Different types of Tree Data Structures
A General Tree data structure is a tree that does not have any pre-defined configuration or limitations. Thus, any tree with a hierarchical structure can be characterized as a general tree.
A Binary tree is a tree that only has two nodes aka children, thus it is called a “Binary Tree’. In a Binary tree, any node can have 0,1 or two nodes only.
Binary Search Tree
A binary Search Tree is a subset of a Binary tree that is configured in such a way that it allows for faster searching, insertion, and deletion of data.
- the left subtree has values lower than the parent node.
- the right subtree has values greater than the parent node.
- each subtree of BST is it is own binary search tree.

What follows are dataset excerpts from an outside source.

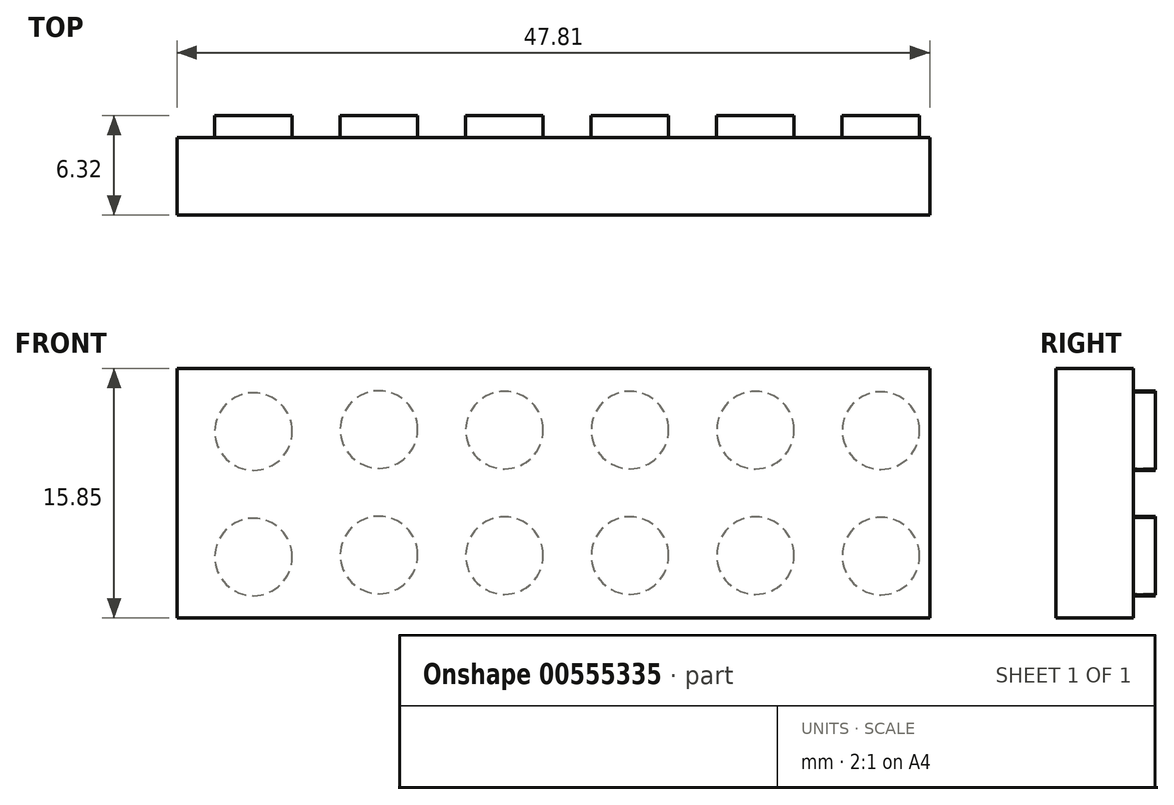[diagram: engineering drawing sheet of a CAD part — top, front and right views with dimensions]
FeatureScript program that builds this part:
annotation { "Feature Type Name" : "Feature", "Feature Type Description" : "" }
export const myFeature = defineFeature(function(context is Context, id is Id, definition is map)
    precondition{}
    {
        {
            var Q0;
            Q0=qCreatedBy(makeId("Front.planeOp"),FACE);
            var sketch = newSketch(context, id + "F0", { "sketchPlane" : qUnion([Q0])});
            skLineSegment(sketch, "E0.bottom", {"start": v(0, 0) * mm, "end": v(-47.81, 0) * mm});
            skLineSegment(sketch, "E0.top", {"start": v(0, 15.85) * mm, "end": v(-47.81, 15.85) * mm});
            skLineSegment(sketch, "E0.left", {"start": v(0, 0) * mm, "end": v(0, 15.85) * mm});
            skLineSegment(sketch, "E0.right", {"start": v(-47.81, 0) * mm, "end": v(-47.81, 15.85) * mm});
            skCircle(sketch, "E1", {"center": v(-43.4, 10.92) * mm, "radius": 2.46 * mm});
            skCircle(sketch, "E2", {"center": v(-45.35, 4.6) * mm, "radius": 2.46 * mm});
            skCircle(sketch, "E3", {"center": v(-34.78, 10.92) * mm, "radius": 2.46 * mm});
            skCircle(sketch, "E4", {"center": v(-40.43, 4.77) * mm, "radius": 2.46 * mm});
            skCircle(sketch, "E5", {"center": v(-26.73, 10.92) * mm, "radius": 2.46 * mm});
            skCircle(sketch, "E6", {"center": v(-26.73, 5.17) * mm, "radius": 2.46 * mm});
            skCircle(sketch, "E7", {"center": v(-21.81, 10.69) * mm, "radius": 2.46 * mm});
            skCircle(sketch, "E8", {"center": v(-20.12, 3.16) * mm, "radius": 2.46 * mm});
            skCircle(sketch, "E9", {"center": v(-13.22, 10.92) * mm, "radius": 2.46 * mm});
            skCircle(sketch, "E10", {"center": v(-13.8, 3.16) * mm, "radius": 2.46 * mm});
            skCircle(sketch, "E11", {"center": v(-6.32, 10.92) * mm, "radius": 2.46 * mm});
            skCircle(sketch, "E12", {"center": v(-8.88, 3.16) * mm, "radius": 2.46 * mm});
            skSolve(sketch);
        }
        {
            var Q0;
            {var subQ0=sQuery(id+"F0.wireOp",EDGE,"E2");var subQ1=makeQuery(id+"F0.imprint","INTERSECT",VERTEX,{"derivedFrom":[sQuery(id+"F0.wireOp",EDGE,"E0.right"),subQ0]});Q0=makeQuery(id+"F0.imprint","IMPRINT",FACE,{"disambiguationData":[TD([[makeQuery(id+"F0.imprint","IMPRINT",EDGE,{"disambiguationData":[TD([[subQ1,1.0]])],"derivedFrom":subQ0}),1.0]])]});}
            var Q1;
            Q1=makeQuery(id+"F0.imprint","IMPRINT",FACE,{"disambiguationData":[TD([[makeQuery(id+"F0.imprint","IMPRINT",EDGE,{"derivedFrom":sQuery(id+"F0.wireOp",EDGE,"E4")}),1.0]])]});
            var Q2;
            Q2=makeQuery(id+"F0.imprint","IMPRINT",FACE,{"disambiguationData":[TD([[makeQuery(id+"F0.imprint","IMPRINT",EDGE,{"derivedFrom":sQuery(id+"F0.wireOp",EDGE,"E1")}),1.0]])]});
            var Q3;
            Q3=makeQuery(id+"F0.imprint","IMPRINT",FACE,{"disambiguationData":[TD([[makeQuery(id+"F0.imprint","IMPRINT",EDGE,{"derivedFrom":sQuery(id+"F0.wireOp",EDGE,"E6")}),1.0]])]});
            var Q4;
            Q4=makeQuery(id+"F0.imprint","IMPRINT",FACE,{"disambiguationData":[TD([[makeQuery(id+"F0.imprint","IMPRINT",EDGE,{"derivedFrom":sQuery(id+"F0.wireOp",EDGE,"E5")}),1.0]])]});
            var Q5;
            Q5=makeQuery(id+"F0.imprint","IMPRINT",FACE,{"disambiguationData":[TD([[makeQuery(id+"F0.imprint","IMPRINT",EDGE,{"derivedFrom":sQuery(id+"F0.wireOp",EDGE,"E7")}),1.0]])]});
            var Q6;
            Q6=makeQuery(id+"F0.imprint","IMPRINT",FACE,{"disambiguationData":[TD([[makeQuery(id+"F0.imprint","IMPRINT",EDGE,{"derivedFrom":sQuery(id+"F0.wireOp",EDGE,"E8")}),1.0]])]});
            var Q7;
            Q7=makeQuery(id+"F0.imprint","IMPRINT",FACE,{"disambiguationData":[TD([[makeQuery(id+"F0.imprint","IMPRINT",EDGE,{"derivedFrom":sQuery(id+"F0.wireOp",EDGE,"E10")}),1.0]])]});
            var Q8;
            Q8=makeQuery(id+"F0.imprint","IMPRINT",FACE,{"disambiguationData":[TD([[makeQuery(id+"F0.imprint","IMPRINT",EDGE,{"derivedFrom":sQuery(id+"F0.wireOp",EDGE,"E12")}),1.0]])]});
            var Q9;
            Q9=makeQuery(id+"F0.imprint","IMPRINT",FACE,{"disambiguationData":[TD([[makeQuery(id+"F0.imprint","IMPRINT",EDGE,{"derivedFrom":sQuery(id+"F0.wireOp",EDGE,"E9")}),1.0]])]});
            var Q10;
            Q10=makeQuery(id+"F0.imprint","IMPRINT",FACE,{"disambiguationData":[TD([[makeQuery(id+"F0.imprint","IMPRINT",EDGE,{"derivedFrom":sQuery(id+"F0.wireOp",EDGE,"E11")}),1.0]])]});
            var Q11;
            {var subQ6=sQuery(id+"F0.wireOp",EDGE,"E0.bottom");Q11=makeQuery(id+"F0.imprint","IMPRINT",FACE,{"disambiguationData":[TD([[makeQuery(id+"F0.imprint","IMPRINT",EDGE,{"derivedFrom":subQ6}),-1.0]])]});}
            var Q12;
            Q12=makeQuery(id+"F0.imprint","IMPRINT",FACE,{"disambiguationData":[TD([[makeQuery(id+"F0.imprint","IMPRINT",EDGE,{"derivedFrom":sQuery(id+"F0.wireOp",EDGE,"E3")}),1.0]])]});
            extrude(context, id + "F1", {"entities" : qUnion([Q0, Q1, Q2, Q3, Q4, Q5, Q6, Q7, Q8, Q9, Q10, Q11, Q12]), "depth" : 4.92 * mm, "offsetDistance" : 25 * mm});
        }
        {
            var Q0;
            Q0=qCreatedBy(makeId("Front.planeOp"),FACE);
            var sketch = newSketch(context, id + "F2", { "sketchPlane" : qUnion([Q0])});
            skCircle(sketch, "E13", {"center": v(-42.95, 11.84) * mm, "radius": 2.46 * mm});
            skCircle(sketch, "E14", {"center": v(-42.95, 3.88) * mm, "radius": 2.46 * mm});
            skCircle(sketch, "E15", {"center": v(-34.98, 11.98) * mm, "radius": 2.46 * mm});
            skCircle(sketch, "E16", {"center": v(-34.98, 4) * mm, "radius": 2.46 * mm});
            skCircle(sketch, "E17", {"center": v(-27.01, 11.93) * mm, "radius": 2.46 * mm});
            skCircle(sketch, "E18", {"center": v(-19.04, 11.94) * mm, "radius": 2.46 * mm});
            skCircle(sketch, "E19", {"center": v(-11.07, 3.97) * mm, "radius": 2.46 * mm});
            skCircle(sketch, "E20", {"center": v(-11.07, 11.94) * mm, "radius": 2.46 * mm});
            skCircle(sketch, "E21", {"center": v(-3.1, 3.94) * mm, "radius": 2.46 * mm});
            skCircle(sketch, "E22", {"center": v(-3.1, 11.9) * mm, "radius": 2.46 * mm});
            skCircle(sketch, "E23", {"center": v(-19.04, 3.97) * mm, "radius": 2.46 * mm});
            skCircle(sketch, "E24", {"center": v(-27.01, 3.96) * mm, "radius": 2.46 * mm});
            skSolve(sketch);
        }
        {
            var Q0;
            Q0=sQuery(id+"F2.wireOp",EDGE,"E16");
            var Q1;
            Q1=sQuery(id+"F2.wireOp",EDGE,"E15");
            var Q2;
            Q2=sQuery(id+"F2.wireOp",EDGE,"E13");
            var Q3;
            Q3=sQuery(id+"F2.wireOp",EDGE,"E14");
            var Q4;
            Q4=sQuery(id+"F2.wireOp",EDGE,"E24");
            var Q5;
            Q5=sQuery(id+"F2.wireOp",EDGE,"E17");
            var Q6;
            Q6=sQuery(id+"F2.wireOp",EDGE,"E18");
            var Q7;
            Q7=sQuery(id+"F2.wireOp",EDGE,"E23");
            var Q8;
            Q8=sQuery(id+"F2.wireOp",EDGE,"E19");
            var Q9;
            Q9=sQuery(id+"F2.wireOp",EDGE,"E20");
            var Q10;
            Q10=sQuery(id+"F2.wireOp",EDGE,"E21");
            var Q11;
            Q11=sQuery(id+"F2.wireOp",EDGE,"E22");
            extrude(context, id + "F3", {"bodyType" : ToolBodyType.SURFACE, "surfaceEntities" : qUnion([Q0, Q1, Q2, Q3, Q4, Q5, Q6, Q7, Q8, Q9, Q10, Q11]), "depth" : 1.93 * mm, "offsetDistance" : 25 * mm});
        }
        {
            var Q0;
            Q0 = qSketchRegion(id + "F2", true);
            extrude(context, id + "F4", {"entities" : qUnion([Q0]), "operationType" : NewBodyOperationType.ADD, "oppositeDirection" : true, "depth" : 1.4 * mm, "offsetDistance" : 25 * mm});
        }
    });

AVL Tree or Adelson-Velsky-Landis, is named after its creator Adelson-Velsky and Landis. AVL Tree is also known as a self-balancing tree where each node cannot have more than two children/nodes and the height difference between left and right child cannot be more than 1 for all the nodes.
Red Black Tree
Red Black Tree is very similar to AVL Tree which also has height-balanced characteristics. Each node of the tree consists of an extra bit, representing a color (red or black). These colors ensure that the tree remains balanced during insertion and deletions.
Advantages of using Tree Data Structures
- The tree data structure provides a hierarchical way of storing data.
- It reflects a non-linear structural relationship in a data set.
- The tree data structure also allows the insertion, deletion, and searching operations to be faster than on an array or linked list.
- The tree also provides a more flexible and easy way to assemble and move data.